[Directive]: Please quote the text of every record below word for word, leaving out the pictures.

[The data]:
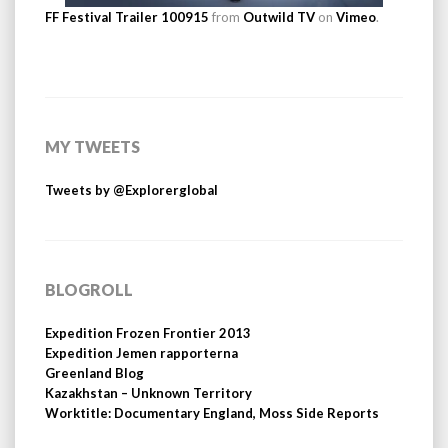
FF Festival Trailer 100915
from
Outwild TV
on
Vimeo
.
MY TWEETS
Tweets by @Explorerglobal
BLOGROLL
Expedition Frozen Frontier 2013
Expedition Jemen rapporterna
Greenland Blog
Kazakhstan – Unknown Territory
Worktitle: Documentary England, Moss Side Reports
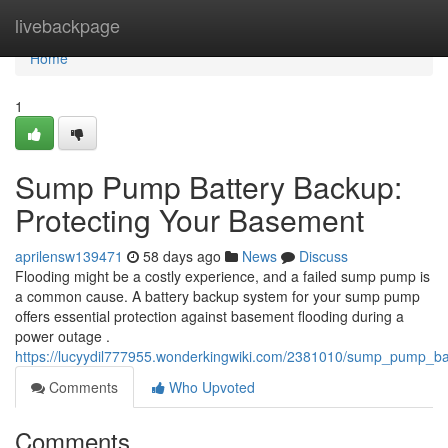
Home
livebackpage
Home
1
Sump Pump Battery Backup:
Protecting Your Basement
aprilensw139471
58 days ago
News
Discuss
Flooding might be a costly experience, and a failed sump pump is
a common cause. A battery backup system for your sump pump
offers essential protection against basement flooding during a
power outage .
https://lucyydil777955.wonderkingwiki.com/2381010/sump_pump_b
Comments
Who Upvoted
Comments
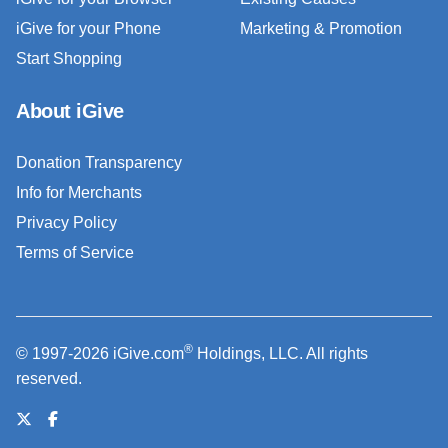
iGive for your Phone
Marketing & Promotion
Start Shopping
About iGive
Donation Transparency
Info for Merchants
Privacy Policy
Terms of Service
®
© 1997-2026 iGive.com
Holdings, LLC. All rights
reserved.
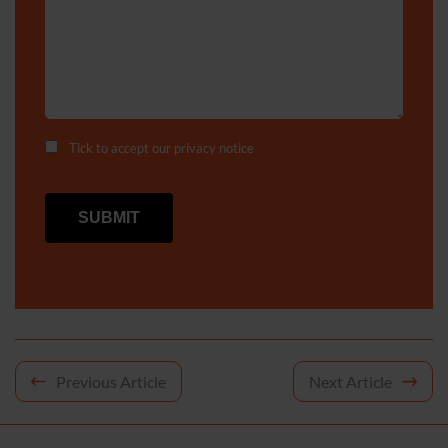
Tick to accept our
privacy notice
Post
Previous Article
Next Article
navigation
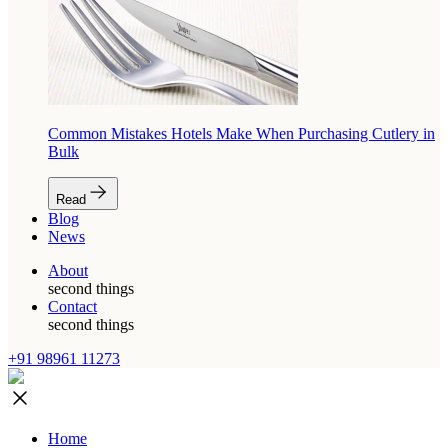
Common Mistakes Hotels Make When Purchasing Cutlery in
Bulk
Read
Blog
News
About
second things
Contact
second things
+91 98961 11273
Home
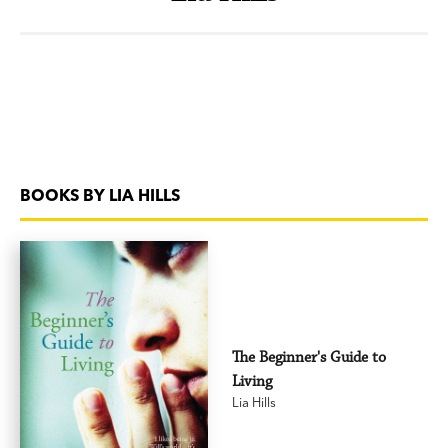
BOOKS BY LIA HILLS
The Beginner's Guide to
Living
Lia Hills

[Response area]:
FF Festival Trailer 100915
from
Outwild TV
on
Vimeo
.
MY TWEETS
Tweets by @Explorerglobal
BLOGROLL
Expedition Frozen Frontier 2013
Expedition Jemen rapporterna
Greenland Blog
Kazakhstan – Unknown Territory
Worktitle: Documentary England, Moss Side Reports
Home
livebackpage
Home
1
Sump Pump Battery Backup:
Protecting Your Basement
aprilensw139471
58 days ago
News
Discuss
Flooding might be a costly experience, and a failed sump pump is
a common cause. A battery backup system for your sump pump
offers essential protection against basement flooding during a
power outage .
https://lucyydil777955.wonderkingwiki.com/2381010/sump_pump_b
Comments
Who Upvoted
Comments
iGive for your Phone
Marketing & Promotion
Start Shopping
About iGive
Donation Transparency
Info for Merchants
Privacy Policy
Terms of Service
®
© 1997-2026 iGive.com
Holdings, LLC. All rights
reserved.
Tick to accept our
privacy notice
Post
Previous Article
Next Article
navigation
Common Mistakes Hotels Make When Purchasing Cutlery in
Bulk
Read
Blog
News
About
second things
Contact
second things
+91 98961 11273
Home
BOOKS BY LIA HILLS
The Beginner's Guide to
Living
Lia Hills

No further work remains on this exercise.